Greg Marx

No. 78
- Position: Defensive end

Personal information
- Born: July 18, 1950 Detroit, Michigan, U.S.
- Died: October 5, 2018 (aged 68) Northville, Michigan, U.S.
- Listed height: 6 ft 4 in (1.93 m)
- Listed weight: 260 lb (118 kg)

Career information
- High school: Detroit Catholic Central (Novi, Michigan)
- College: Notre Dame
- NFL draft: 1973: 2nd round, 39th overall pick

Career history
- Atlanta Falcons (1973);

Awards and highlights
- Unanimous All-American (1972);
- Stats at Pro Football Reference

= Greg Marx =

American football player (1950–2018)

Gregory Allen Marx (July 18, 1950 – October 5, 2018) was an American professional football defensive end who played one season with the Atlanta Falcons of the National Football League (NFL). He was selected by the Falcons in the second round of the 1973 NFL draft after playing college football at the University of Notre Dame.

==Early life==
Marx played high school football at Detroit Catholic Central High School in Novi, Michigan, earning 1st Team All-City, All-State and All-American honors. He was named the
state's Defensive Player of the Year by the Detroit News.
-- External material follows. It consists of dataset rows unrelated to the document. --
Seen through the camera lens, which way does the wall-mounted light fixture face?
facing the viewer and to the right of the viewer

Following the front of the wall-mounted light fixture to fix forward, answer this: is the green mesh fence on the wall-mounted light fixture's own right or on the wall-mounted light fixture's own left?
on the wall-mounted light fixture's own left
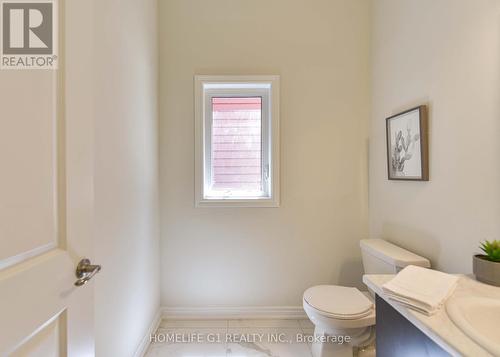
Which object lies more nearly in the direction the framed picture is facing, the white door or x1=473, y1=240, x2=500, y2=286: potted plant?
the white door

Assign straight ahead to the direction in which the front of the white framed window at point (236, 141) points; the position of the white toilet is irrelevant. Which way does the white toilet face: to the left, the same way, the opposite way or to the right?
to the right

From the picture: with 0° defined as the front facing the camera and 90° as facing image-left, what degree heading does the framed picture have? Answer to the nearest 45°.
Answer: approximately 45°

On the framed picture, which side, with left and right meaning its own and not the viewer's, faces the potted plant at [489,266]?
left

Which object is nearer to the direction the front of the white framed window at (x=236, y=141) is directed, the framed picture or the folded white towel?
the folded white towel

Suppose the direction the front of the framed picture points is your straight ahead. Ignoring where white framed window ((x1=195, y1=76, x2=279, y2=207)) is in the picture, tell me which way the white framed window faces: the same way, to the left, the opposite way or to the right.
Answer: to the left

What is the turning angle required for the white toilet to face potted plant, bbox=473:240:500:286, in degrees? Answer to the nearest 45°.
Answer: approximately 90° to its left

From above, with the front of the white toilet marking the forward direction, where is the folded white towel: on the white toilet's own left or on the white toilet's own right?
on the white toilet's own left

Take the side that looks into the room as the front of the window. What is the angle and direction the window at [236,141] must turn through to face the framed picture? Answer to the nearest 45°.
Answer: approximately 45° to its left

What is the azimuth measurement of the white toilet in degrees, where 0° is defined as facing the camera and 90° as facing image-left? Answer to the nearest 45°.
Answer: approximately 45°

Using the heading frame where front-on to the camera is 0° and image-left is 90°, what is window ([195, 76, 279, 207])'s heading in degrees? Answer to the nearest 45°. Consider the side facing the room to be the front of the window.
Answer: approximately 0°
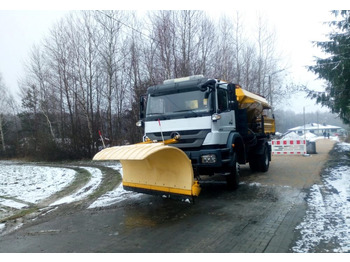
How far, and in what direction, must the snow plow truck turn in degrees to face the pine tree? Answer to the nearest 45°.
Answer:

He also participated in basketball, helping the 1968 team to the Catholic League and City Championships. Marx also earned All-City and All-State recognition in 1968. He was inducted into the Detroit Catholic Central High School Athletic Hall of Fame in 2008.

==College career==
Marx played for the Notre Dame Fighting Irish from 1970 to 1972. He was a consensus All-American and co-captain of the Fighting Irish football team in 1972. He recorded career totals of 263 tackles and six pass breakups. Marx played in the College All-Star game and Hula Bowl in 1973. He was also a two-time CoSIDA Academic All-American. He earned post-graduate scholarships from the NCAA and National Football Foundation.

==Professional career==
Marx was selected by the Atlanta Falcons with the 39th pick in the 1973 NFL draft. He played in fourteen games for the Falcons during the 1973 season.

==Personal life==
Marx earned a Juris Doctor degree from Notre Dame Law School in 1977 and subsequently worked in the banking and securities industries. Marx died on October 5, 2018, at the age of 68.